If you need to pay for a college tuition of your child, but don’t have the money yet, one good option would be to apply for home equity loans. In this type of loan, you can get the money that you need with the use of your home as collateral. You should remember that as your home is the one at stake, you should be very careful in paying the monthly payment and the interest that comes along with it. You will have to be very responsible with this if you want to get more benefits from this type of loan. You would not want to get a loan, add interest payables and lose your home if you don’t pay for it.
There are many ways that home equity loans can help an individual. You simply have to make yourself ready before applying for it. You can borrow a big amount of money to pay for college tuition, home renovation and other onetime large expenses. You can spend the money in any way that you want however you should make sure that you pay for the loan, and the interest. Only with this can you make sure that you have experienced the benefits that home equity loans can offer an individual.
There is a risk if you are not able to pay for your loan. When you do this, you may think that you can always get another loan to pay for the previous one. Although this option is always open, you should remember that there are added interests for each loan that you apply for and even if home equity loans may have lower interest, it would still make your financial status worse if you are not able to pay for it on time. You may have many options to make your finances be more stable so check on those options and do your research before any action. Make sure that whatever you do is backed up with the right researches and you are sure that it would be the way for improvement and not for getting worse.

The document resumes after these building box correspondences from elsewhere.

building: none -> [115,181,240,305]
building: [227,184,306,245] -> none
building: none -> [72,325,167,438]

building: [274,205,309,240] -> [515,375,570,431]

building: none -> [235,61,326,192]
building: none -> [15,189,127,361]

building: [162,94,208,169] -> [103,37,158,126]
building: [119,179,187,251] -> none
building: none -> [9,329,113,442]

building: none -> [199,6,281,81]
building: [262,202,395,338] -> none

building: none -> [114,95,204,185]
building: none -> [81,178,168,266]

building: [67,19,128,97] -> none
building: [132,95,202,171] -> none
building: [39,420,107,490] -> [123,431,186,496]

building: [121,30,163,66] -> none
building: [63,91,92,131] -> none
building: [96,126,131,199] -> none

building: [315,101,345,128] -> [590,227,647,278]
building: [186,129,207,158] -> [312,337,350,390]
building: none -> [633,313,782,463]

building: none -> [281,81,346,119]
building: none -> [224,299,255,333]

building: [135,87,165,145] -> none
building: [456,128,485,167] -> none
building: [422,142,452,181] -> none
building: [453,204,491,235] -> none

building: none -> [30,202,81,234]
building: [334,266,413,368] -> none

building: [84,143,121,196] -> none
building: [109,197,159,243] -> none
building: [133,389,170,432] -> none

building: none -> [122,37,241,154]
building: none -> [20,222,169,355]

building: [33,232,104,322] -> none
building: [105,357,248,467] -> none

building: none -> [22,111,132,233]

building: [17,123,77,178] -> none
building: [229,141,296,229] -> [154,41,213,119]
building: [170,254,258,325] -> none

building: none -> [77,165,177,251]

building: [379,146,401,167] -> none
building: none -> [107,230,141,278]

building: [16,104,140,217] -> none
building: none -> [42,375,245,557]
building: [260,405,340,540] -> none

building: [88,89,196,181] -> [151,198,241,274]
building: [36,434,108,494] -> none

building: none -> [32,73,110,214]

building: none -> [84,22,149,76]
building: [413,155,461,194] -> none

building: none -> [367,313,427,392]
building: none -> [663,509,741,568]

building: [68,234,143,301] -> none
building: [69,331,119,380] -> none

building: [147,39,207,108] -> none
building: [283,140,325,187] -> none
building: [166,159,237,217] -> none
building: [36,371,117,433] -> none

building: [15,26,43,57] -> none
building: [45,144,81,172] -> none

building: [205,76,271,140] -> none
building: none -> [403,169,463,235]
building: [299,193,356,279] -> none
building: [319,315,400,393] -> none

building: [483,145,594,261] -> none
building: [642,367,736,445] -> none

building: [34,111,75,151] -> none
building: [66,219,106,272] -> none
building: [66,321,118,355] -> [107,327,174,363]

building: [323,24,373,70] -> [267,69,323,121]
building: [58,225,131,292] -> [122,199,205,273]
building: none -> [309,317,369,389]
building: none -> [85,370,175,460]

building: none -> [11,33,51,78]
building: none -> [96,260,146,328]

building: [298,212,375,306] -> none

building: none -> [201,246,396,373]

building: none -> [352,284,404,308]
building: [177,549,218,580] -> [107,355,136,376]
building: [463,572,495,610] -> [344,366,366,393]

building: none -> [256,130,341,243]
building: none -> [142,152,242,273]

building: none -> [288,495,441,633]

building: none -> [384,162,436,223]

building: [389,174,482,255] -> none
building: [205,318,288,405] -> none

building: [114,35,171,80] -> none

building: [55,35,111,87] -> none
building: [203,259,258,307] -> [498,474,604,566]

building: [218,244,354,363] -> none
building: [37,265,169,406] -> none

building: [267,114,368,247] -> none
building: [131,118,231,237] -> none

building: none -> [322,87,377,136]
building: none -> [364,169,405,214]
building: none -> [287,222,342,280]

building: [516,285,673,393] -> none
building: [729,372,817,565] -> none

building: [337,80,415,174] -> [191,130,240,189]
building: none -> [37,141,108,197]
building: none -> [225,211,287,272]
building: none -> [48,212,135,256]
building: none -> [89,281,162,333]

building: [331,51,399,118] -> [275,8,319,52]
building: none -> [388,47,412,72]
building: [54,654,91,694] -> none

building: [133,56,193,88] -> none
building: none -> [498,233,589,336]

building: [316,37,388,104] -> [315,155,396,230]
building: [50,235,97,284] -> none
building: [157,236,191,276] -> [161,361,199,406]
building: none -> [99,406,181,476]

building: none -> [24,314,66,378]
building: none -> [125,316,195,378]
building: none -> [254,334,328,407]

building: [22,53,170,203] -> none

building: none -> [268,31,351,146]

There are risks involved in home equity loans but there are many people that consider this type of loan. You may think that it is easy to borrow money. It may be easy, but paying for it may not be that trouble free especially if your finances are too unstable. Thus, always remember to assess your situation before applying for the loan. Also, understand all the terms and conditions that the loan has before signing any deal. This will protect you from any harm brought by unclear rules in home equity loans. Additionally, you should make sure that you have checked other options before settling in one. There may be other ways of getting money for your current needs. Check on other ways and compare the interest rates of different home equity loans companies. You will later on see that there are many ways of getting enough money without too much risking for finances. With proper preparation, you will lessen the risks and increase the chance of financial improvement.